Dünyada o vakit 4G’nin karşılığı LTE idi, biz LTE Advanced’e geçtik, artık 5G’de de 5G’nin Advanced’inin oturması vakit alacak. Hasebiyle bizim gördüğümüz seyahatteki periyotlarımızda bir zahmet yok. Öncelikle teknoloji oturmuş olduğu için daha az maliyetle daha gelişmiş teknolojiye yatırım yapabiliyoruz, ikincisi de düzgün bir teknoloji ile girdiğiniz için vakit kazanmış oluyorsunuz. Turkcell olarak 4.5G sürat kapasitesinde dünyada birinci 3’teyiz.”

“Baz istasyonlarının fiberleşme oranı yüzde 90”

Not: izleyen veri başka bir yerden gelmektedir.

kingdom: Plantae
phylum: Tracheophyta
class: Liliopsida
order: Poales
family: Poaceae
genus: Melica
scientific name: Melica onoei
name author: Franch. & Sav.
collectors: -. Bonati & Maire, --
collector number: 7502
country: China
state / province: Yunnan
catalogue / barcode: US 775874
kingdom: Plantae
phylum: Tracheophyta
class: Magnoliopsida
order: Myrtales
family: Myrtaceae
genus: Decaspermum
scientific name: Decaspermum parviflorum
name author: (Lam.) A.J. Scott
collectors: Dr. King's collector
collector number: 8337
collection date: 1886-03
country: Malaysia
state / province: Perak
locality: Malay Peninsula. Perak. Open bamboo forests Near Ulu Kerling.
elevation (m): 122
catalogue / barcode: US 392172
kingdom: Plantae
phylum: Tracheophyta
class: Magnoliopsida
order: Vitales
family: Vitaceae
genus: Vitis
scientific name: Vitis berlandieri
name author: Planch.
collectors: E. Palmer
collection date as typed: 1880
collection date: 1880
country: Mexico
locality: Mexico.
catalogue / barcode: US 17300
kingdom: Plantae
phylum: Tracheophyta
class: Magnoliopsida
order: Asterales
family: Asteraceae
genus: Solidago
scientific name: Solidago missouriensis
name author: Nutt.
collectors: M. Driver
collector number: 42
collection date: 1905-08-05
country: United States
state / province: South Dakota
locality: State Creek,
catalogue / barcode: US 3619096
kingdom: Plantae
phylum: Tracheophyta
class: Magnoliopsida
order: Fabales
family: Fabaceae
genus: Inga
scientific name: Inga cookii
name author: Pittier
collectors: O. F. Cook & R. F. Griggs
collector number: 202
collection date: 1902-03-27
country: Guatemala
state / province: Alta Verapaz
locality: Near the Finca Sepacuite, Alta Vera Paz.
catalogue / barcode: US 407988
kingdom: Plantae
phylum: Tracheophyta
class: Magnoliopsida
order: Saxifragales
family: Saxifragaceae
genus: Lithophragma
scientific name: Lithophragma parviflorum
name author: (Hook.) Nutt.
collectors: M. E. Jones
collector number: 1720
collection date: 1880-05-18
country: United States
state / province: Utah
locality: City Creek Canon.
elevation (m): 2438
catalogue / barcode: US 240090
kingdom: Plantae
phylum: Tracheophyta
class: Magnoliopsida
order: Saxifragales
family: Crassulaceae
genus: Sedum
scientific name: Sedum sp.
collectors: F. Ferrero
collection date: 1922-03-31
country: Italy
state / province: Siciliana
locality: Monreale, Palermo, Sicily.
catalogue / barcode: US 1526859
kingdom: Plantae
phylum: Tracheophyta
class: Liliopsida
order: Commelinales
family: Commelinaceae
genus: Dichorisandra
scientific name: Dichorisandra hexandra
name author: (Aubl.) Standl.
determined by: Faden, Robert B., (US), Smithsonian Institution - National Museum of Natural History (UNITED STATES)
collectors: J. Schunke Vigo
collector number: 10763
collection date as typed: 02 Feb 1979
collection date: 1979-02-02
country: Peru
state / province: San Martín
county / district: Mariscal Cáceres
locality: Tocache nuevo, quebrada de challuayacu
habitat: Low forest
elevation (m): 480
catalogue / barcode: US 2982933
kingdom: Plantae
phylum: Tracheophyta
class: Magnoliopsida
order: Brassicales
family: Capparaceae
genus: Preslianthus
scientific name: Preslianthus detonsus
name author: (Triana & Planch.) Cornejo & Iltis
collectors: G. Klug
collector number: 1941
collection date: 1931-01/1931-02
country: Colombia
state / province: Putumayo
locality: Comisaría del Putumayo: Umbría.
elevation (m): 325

Fiberde, fiber genişbantta Türkiye’nin önünde daha çok yol olduğuna dikkati çeken Erkan, dünyadaki duruma işaret ederek, bu alanda birçok ülkede kıymetli çalışmalar yapıldığını bildirdi.
Erkan, fiber konusunda bir çok ülkenin Türkiye’den evvel olduğunu belirterek, şunları söyledi: “Fakat bizim altımızda olan ülkelere bakıyorum, inanılmaz bir seferberlikle geliyorlar. Ülkelerin fiberde ayak seslerini artık duyuyoruz ve biz hala başımız kumda, ‘Ya aslında bizim çok güzel bir fiberimiz varmış galiba.’ üzere davranıyoruz. Kimse bilmiyor bunu, dünyada bir çok benchmark’ta çok geride geliyoruz lakin hala ‘cambaza bak’ öyküsüyle kendi kendimizi kandırıyoruz. Evvel bir kez neyin olmadığını kabul edelim zira bunu kabul etmeden tahlili bulamayız, sonra da gereğince olması için ne yapılması gerek ona bakalım. 5G’nin en kıymetli ayaklarından biri fiber. Bizim şu anda baz istasyonlarımızın fiberleşme oranı yüzde 50’nin altında. Dünyada ileri 5G’ye geçmiş ülkelerin baz istasyonlarının fiberleşme oranı yüzde 90.”

“Bu topraklar için yatırım yapmamız gerekiyor”

Murat Erkan, dalın uzun müddettir konuştuğu fiberde ortak altyapı şirketi kurulması konusunda da görüşlerini paylaştı. “Bunu ötelemekte birtakım şirketlerin menfaati olduğunu düşündüğünü görüyorum fakat aslında ülkenin ziyanına.” yorumunda bulunan Erkan, şu değerlendirmelerde bulundu: “Dünyada bu sorun çözülmüş, çok büyük bir sorundan bahsetmiyoruz. Almanya’da, İspanya’da, İtalya’da bunun örnekleri var. Atomu da parçalamıyoruz, yapılacak iş çok kolay. Üniversitede yüzde 1’e girmiş arkadaşlar bunun tahlilini bulamıyor muyuz? Burada en değerli şey niyet, yapmak istenirse yapılır. Yapılmayacaksa da herkes kendi şebekesini kurar, biz esasen uzun vakittir yatırımlarımıza devam ediyoruz. Biz de Türkiye’nin Turkcelliyiz, bu topraklar için, bu ülke için yatırım yapmamız gerekiyor, birilerinin keyfinin yerine gelmesini bekleyemeyiz.”

Murat Erkan, süren 5G çalışmalarının yanı sıra uzun bir seyahat olan 6G konusunun da bugünden planlamasının ve çalışmasının başlaması gerektiğini bildirdi.